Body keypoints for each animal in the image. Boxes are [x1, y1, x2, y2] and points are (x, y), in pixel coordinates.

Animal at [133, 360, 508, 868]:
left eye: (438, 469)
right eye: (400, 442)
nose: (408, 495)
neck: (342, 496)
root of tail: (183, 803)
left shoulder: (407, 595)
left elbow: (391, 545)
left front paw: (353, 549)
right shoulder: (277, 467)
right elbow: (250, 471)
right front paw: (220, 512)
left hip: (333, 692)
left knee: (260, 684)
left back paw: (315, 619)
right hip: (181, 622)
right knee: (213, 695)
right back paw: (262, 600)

◇ ◇ ◇

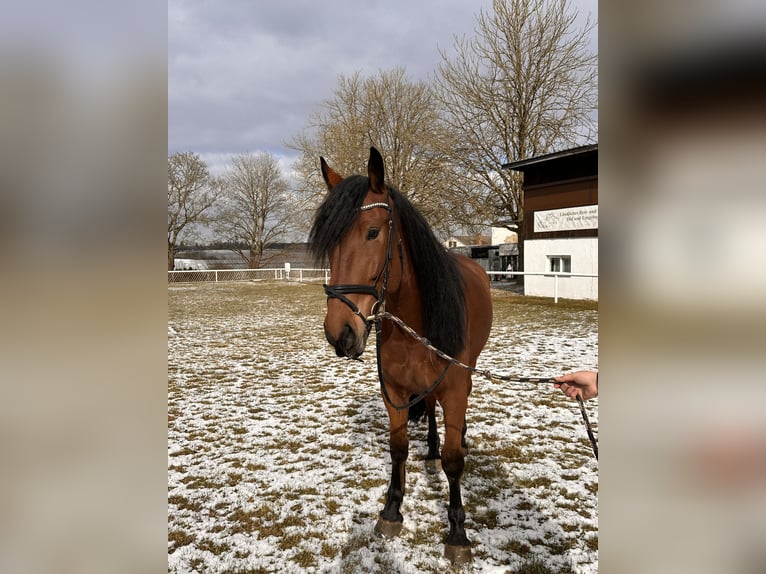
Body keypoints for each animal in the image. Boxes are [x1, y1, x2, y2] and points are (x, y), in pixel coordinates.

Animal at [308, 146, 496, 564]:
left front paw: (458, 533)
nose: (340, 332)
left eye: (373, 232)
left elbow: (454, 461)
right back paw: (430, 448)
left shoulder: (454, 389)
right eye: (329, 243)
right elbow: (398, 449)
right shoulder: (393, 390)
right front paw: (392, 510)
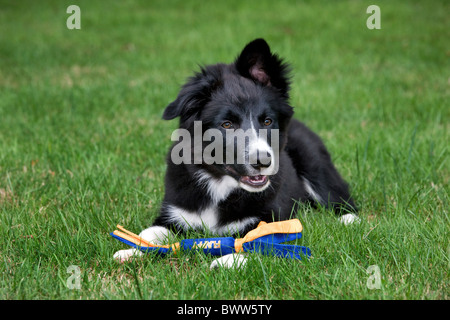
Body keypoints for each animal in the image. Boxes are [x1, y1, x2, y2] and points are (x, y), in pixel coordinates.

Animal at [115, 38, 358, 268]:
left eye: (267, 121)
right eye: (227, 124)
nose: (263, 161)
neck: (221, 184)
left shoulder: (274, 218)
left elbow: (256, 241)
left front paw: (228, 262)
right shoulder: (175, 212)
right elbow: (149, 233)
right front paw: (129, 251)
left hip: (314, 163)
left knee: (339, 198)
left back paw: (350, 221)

◇ ◇ ◇

*ACTIVITY*
Looking back over the data above, restate word for word the lines that begin at the line with "neck: (342, 496)" and end at the line with "right back paw: (262, 600)", inclusive.

*RESULT OF THIS TASK*
neck: (342, 496)
root of tail: (183, 803)
left shoulder: (407, 595)
left elbow: (391, 545)
left front paw: (353, 549)
right shoulder: (277, 467)
right elbow: (250, 471)
right front paw: (220, 512)
left hip: (333, 692)
left knee: (260, 684)
left back paw: (315, 619)
right hip: (181, 622)
right knee: (213, 695)
right back paw: (262, 600)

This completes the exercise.